What’s the cost of the role being open?
Whose budget does that affect?
Whose job security does that affect?
How much revenue are you losing with this role open?
What’s the opportunity cost of having this role open?
How much revenue are your competitors generating in this territory while you leave it open?
What’s it costing you in overtime to have this role open? In staff fatigue and overwhelm?
Leveraging Urgency
If the client’s need to fill this opening isn’t urgent compared to other business priorities, it’s still possible they’ll make a hire and you can make a placement. Possible, but not probable. That’s important information that can help you in several important parts of the placement process.
When taking a Job Order, asking questions to find and measure the client’s urgency are an important part of your diagnostic process. When a client’s need is urgent and you can quantify its importance, you are in a better position to propose an engaged or exclusive working partnership because you can quantify the benefits they’ll experience by getting their problem solved.
During a Project Kick-off, you can leverage urgency by locking in pre-set interview schedules and a project completion date because you can quantify when they’ll begin to reap the benefits of having the problem solved.
When exchanging commitments with the client, you’ll be in a better position to get agreement on timely feedback and candidate advancement because you’ll be able to quantify the cost of delay.

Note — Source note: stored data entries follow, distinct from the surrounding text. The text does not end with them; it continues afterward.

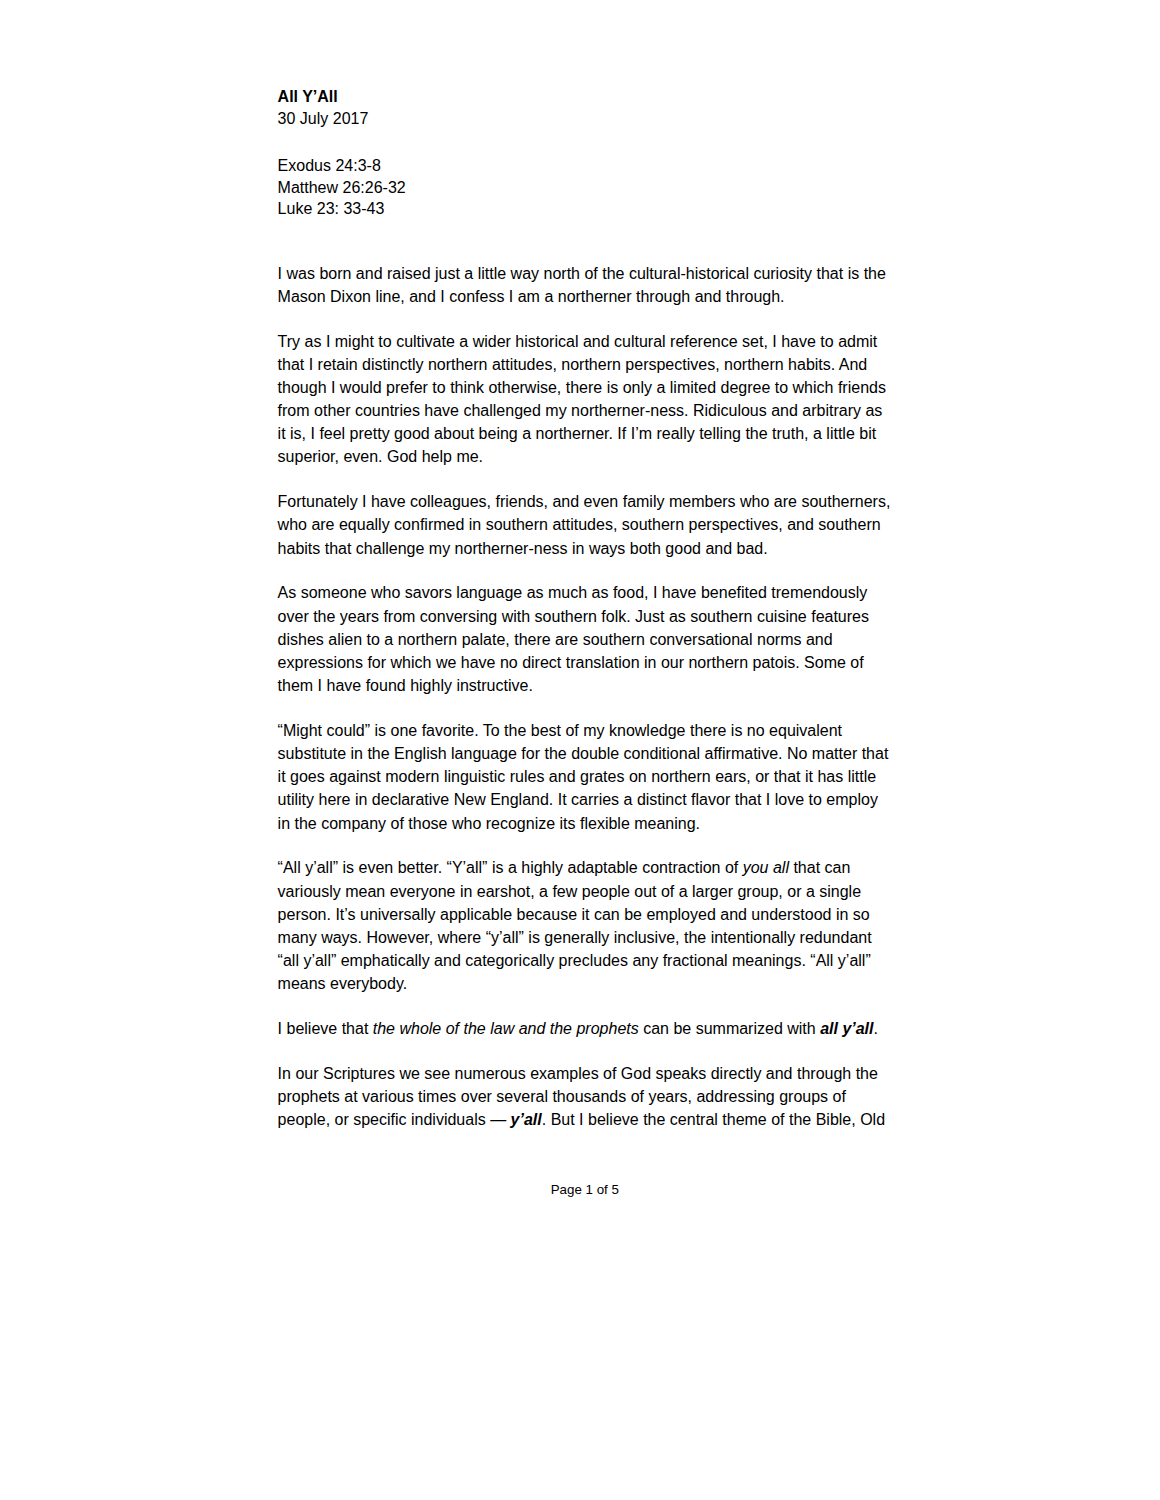All Y’All
30 July 2017
Exodus 24:3-8
Matthew 26:26-32
Luke 23: 33-43
I was born and raised just a little way north of the cultural-historical curiosity that is the Mason Dixon line, and I confess I am a northerner through and through.
Try as I might to cultivate a wider historical and cultural reference set, I have to admit that I retain distinctly northern attitudes, northern perspectives, northern habits. And though I would prefer to think otherwise, there is only a limited degree to which friends from other countries have challenged my northerner-ness. Ridiculous and arbitrary as it is, I feel pretty good about being a northerner. If I’m really telling the truth, a little bit superior, even. God help me.
Fortunately I have colleagues, friends, and even family members who are southerners, who are equally confirmed in southern attitudes, southern perspectives, and southern habits that challenge my northerner-ness in ways both good and bad.
As someone who savors language as much as food, I have benefited tremendously over the years from conversing with southern folk. Just as southern cuisine features dishes alien to a northern palate, there are southern conversational norms and expressions for which we have no direct translation in our northern patois. Some of them I have found highly instructive.
“Might could” is one favorite. To the best of my knowledge there is no equivalent substitute in the English language for the double conditional affirmative. No matter that it goes against modern linguistic rules and grates on northern ears, or that it has little utility here in declarative New England. It carries a distinct flavor that I love to employ in the company of those who recognize its flexible meaning.
“All y’all” is even better. “Y’all” is a highly adaptable contraction of you all that can variously mean everyone in earshot, a few people out of a larger group, or a single person. It’s universally applicable because it can be employed and understood in so many ways. However, where “y’all” is generally inclusive, the intentionally redundant “all y’all” emphatically and categorically precludes any fractional meanings. “All y’all” means everybody.
I believe that the whole of the law and the prophets can be summarized with all y’all.
In our Scriptures we see numerous examples of God speaks directly and through the prophets at various times over several thousands of years, addressing groups of people, or specific individuals — y’all. But I believe the central theme of the Bible, Old
Page 1 of 5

When/if a project needs course correction (am I the only one this ever happens to?), having had a conversation about urgency gives you a reference point for bringing the project back on track. “When we kicked off our work together, it was important that you have the new person on board by xx/xx/xx so you can start to see an improvement of results before the end of 2nd quarter. Have your priorities shifted?”.
When negotiating an offer for a candidate, the data you’ve gathered about the client’s urgency in solving this problem can be valuable in helping a client realize that an additional $10K in a candidate’s salary will help the realize $100K (or whatever the disparity is in your deal situation) in business results. We can only have discussions at this level of specificity when at the end of the process if we’ve gathered the cost/benefit information at this level of specificity at the beginning of the process.
If the client cannot articulate and calculate the urgency of an opening, go find another opening!